Not All E-Closings Are the Same
There are three types of e-closings, says Bill Banfield, executive vice president of capital markets for Quicken Loans:
- Hybrid e-closing. “The borrowers and notary meet in person, and they sign some documents digitally and they sign some documents traditionally,” Banfield says. Most e-closings are of the hybrid type.
- In-person e-notarization, or IPEN. The borrower and notary public meet face to face. All the documents are digital and are signed electronically on a tablet or computer and digitally notarized.
- Remote online notarization, or RON. All documents are signed electronically, and the borrower and notary meet by webcam instead of in person.
When you hear “e-closing,” you might imagine a remote online notarization, where you meet virtually and not in person. But RONs are a minority of closings because most states haven’t updated their laws to allow them.
As of March 26, 2020, 14 states had fully implemented remote online notarizations. Of the five most populous states, Texas and Florida had implemented RON, while California, New York and Pennsylvania had not. Even in states that allow them, remote online notarizations may not yet be the dominant closing method.
In response to the COVID-19 pandemic, some states have temporarily relaxed their regulations to allow remote notarizations. Some of these states still require the documents to be signed on paper instead of electronically, but the notarizations may be performed via webcam. See a list of state emergency actions on the National Notary Association website.
What Happens at an E-Closing?
Traditionally, your signature consists of handwritten squiggles on a line printed on a sheet of paper. The oft-used industry term is “wet-ink” signature.
Electronic signatures are different, and not just because they’re dry. An electronic signature is applied to a digital document on a tablet or computer.
Electronic signatures vary in format, Sokolowski said: You may electronically sign by typing your name, or by adding a snapshot of your signature by clicking a mouse or tapping a tablet. You may trace your signature with your finger on a tablet or pad, as you do at some cash registers. These are the most common types of electronic signatures, she says.
Whether the closing is conducted face to face or remotely, the notary must confirm your identity. In person you might be asked to show your driver’s license or other government identification.

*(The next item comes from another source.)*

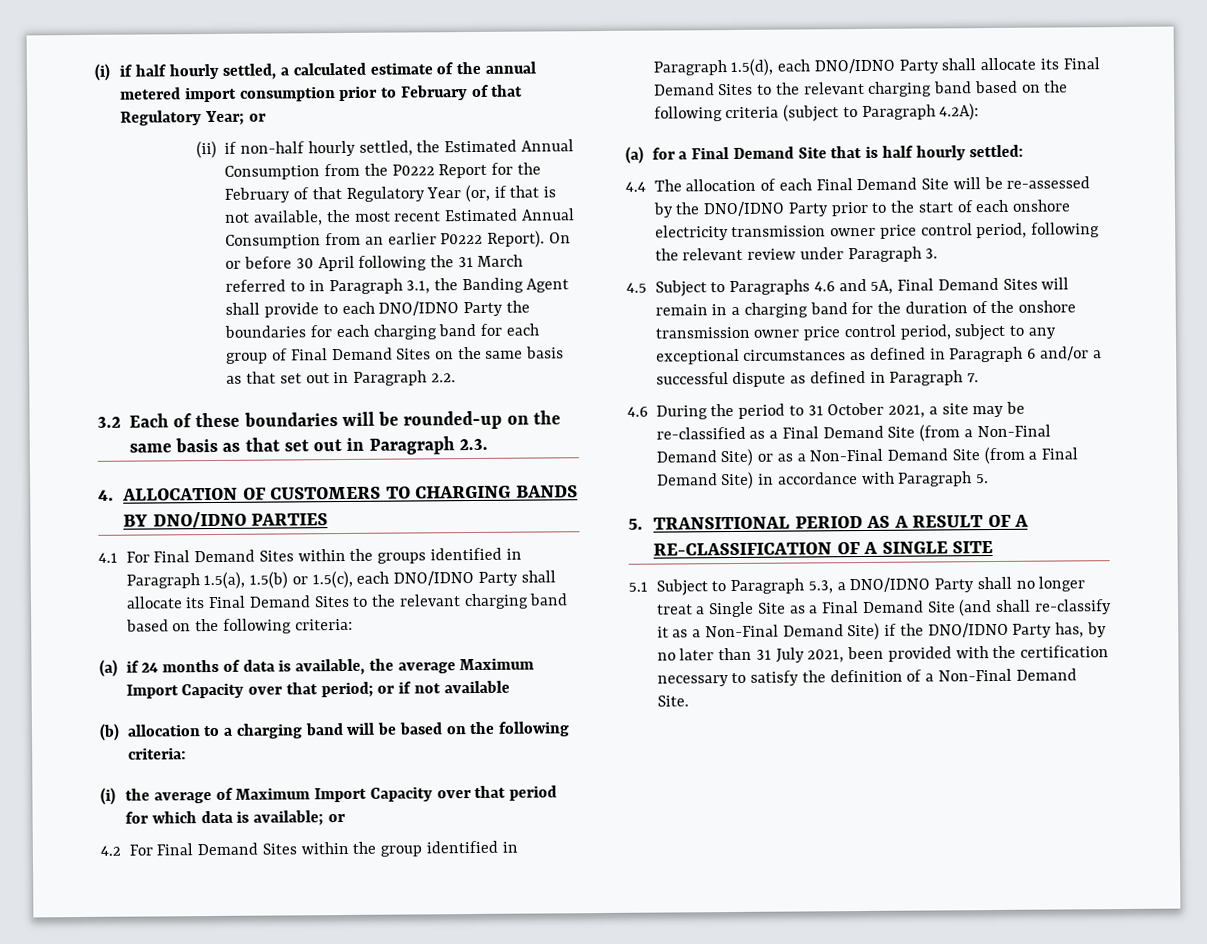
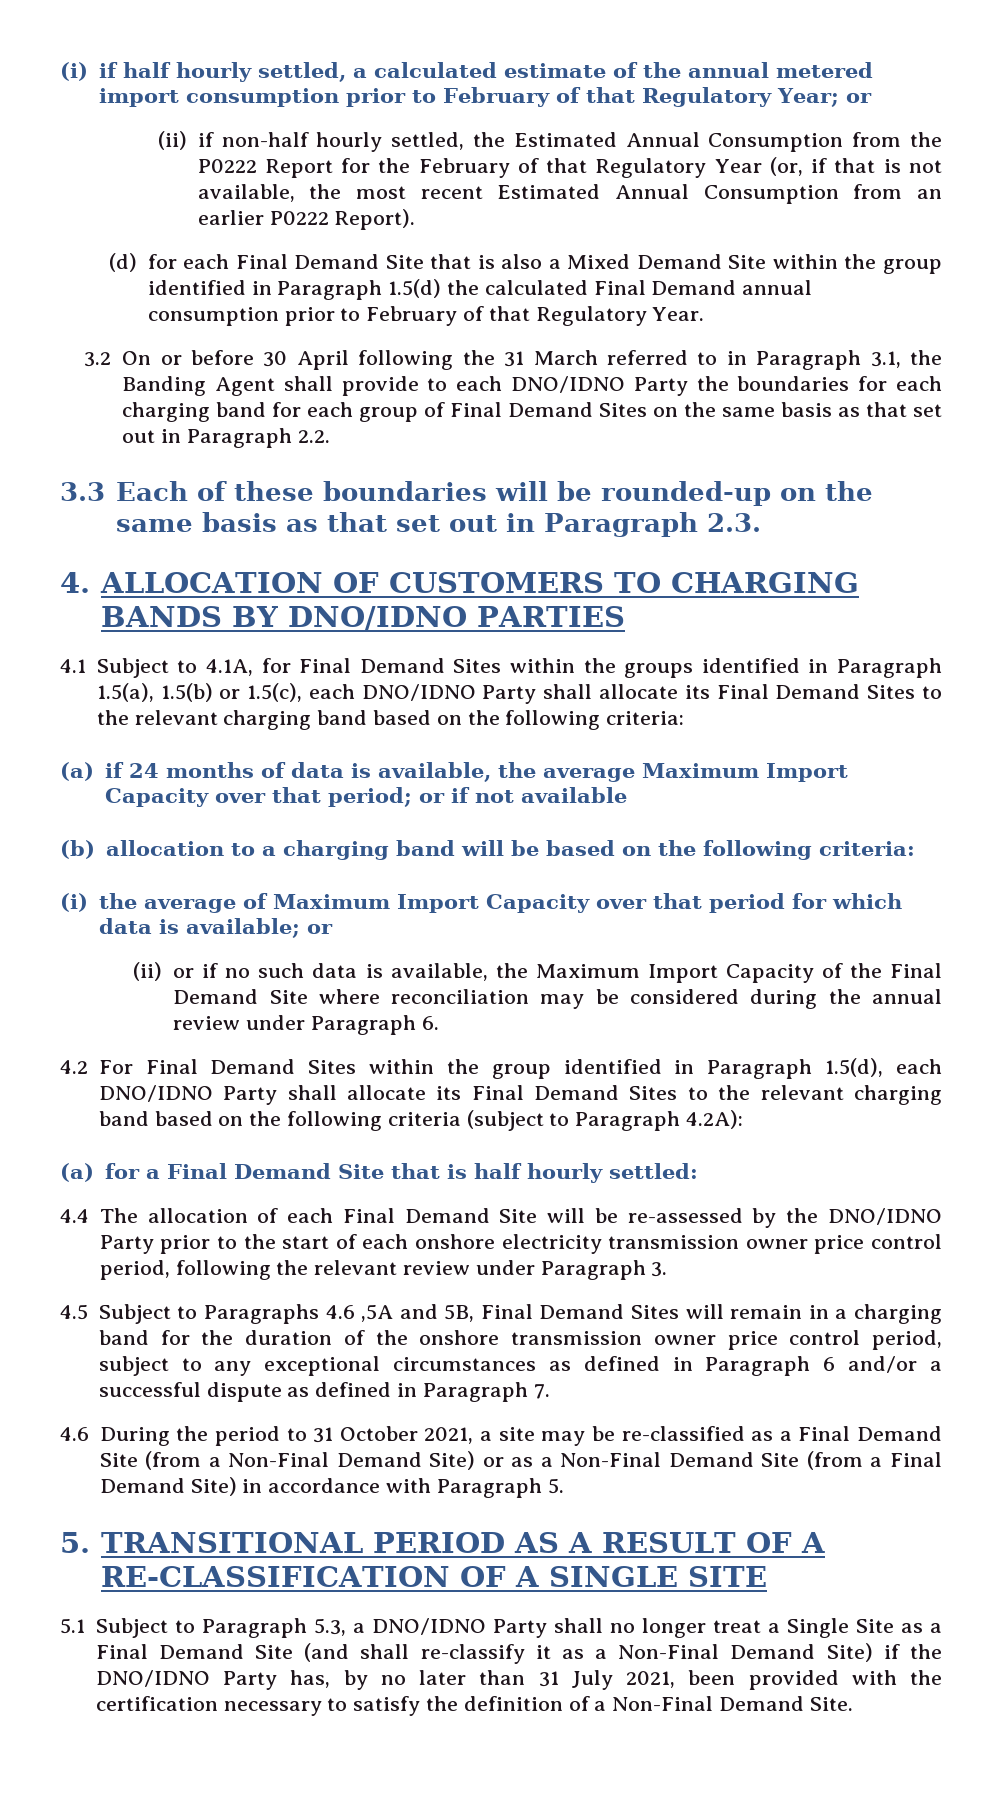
(545, 239) none -> [108,253,943,274] [147,279,813,300] [147,306,705,326] [84,352,112,367] // (d) for each Final Demand Site that is also a Mixed Demand Site within the group identified in Paragraph 1.5(d) the calculated Final Demand annual consumption prior to February of that Regulatory Year. // 3.2
[97,416,121,428] 3.2 -> [60,482,105,501] 3.3
[125,551,150,563] For -> [96,658,291,678] Subject to 4.1A, for
(346, 818) none -> [133,962,943,983] [173,989,943,1009] [173,1015,439,1035] // (ii) or if no such data is available, the Maximum Import Capacity of the Final Demand Site where reconciliation may be considered during the annual review under Paragraph 6.
[838,278,894,294] and 5A, -> [361,1304,475,1322] ,5A and 5B,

Something similar may happen when meeting by webcam: You might be required to hold your ID in front of the camera. Or you might be asked questions, based on your personal and credit history, that only you would know how to answer off the top of your head.
How E-Closings Benefit Mortgage Borrowers
Someday, remote online notarizations might be the norm, and borrowers will be able to e-close from wherever they want. When that happens, the top benefit of e-closing will be convenience.
Until then, the biggest advantage for borrowers may be an improved understanding of the mortgage process.
In 2015, the Consumer Financial Protection Bureau conducted a study “to explore whether the use of e-closing technology combined with more time to review closing documents with embedded educational tools can help consumers navigate the closing process.”
The bureau concluded that borrowers in e-closings understood the closing process better. They got their disclosure documents earlier, giving them more time to review the paperwork. E-closings took less time, too.
What Mortgage Lenders Get Out of E-Closings
With e-closings, the electronic documents include tracking mechanisms to ensure the delivery, receipt and acknowledgment of documents, Sokolowski said. There’s less paper or no paper, which reduces shipping and storage costs for lenders. And they go faster, too.
One other benefit of e-closings: Electronic documents can’t be submitted with a missing signature. On a paper document, a missing signature might not be detected immediately, causing headaches and delays.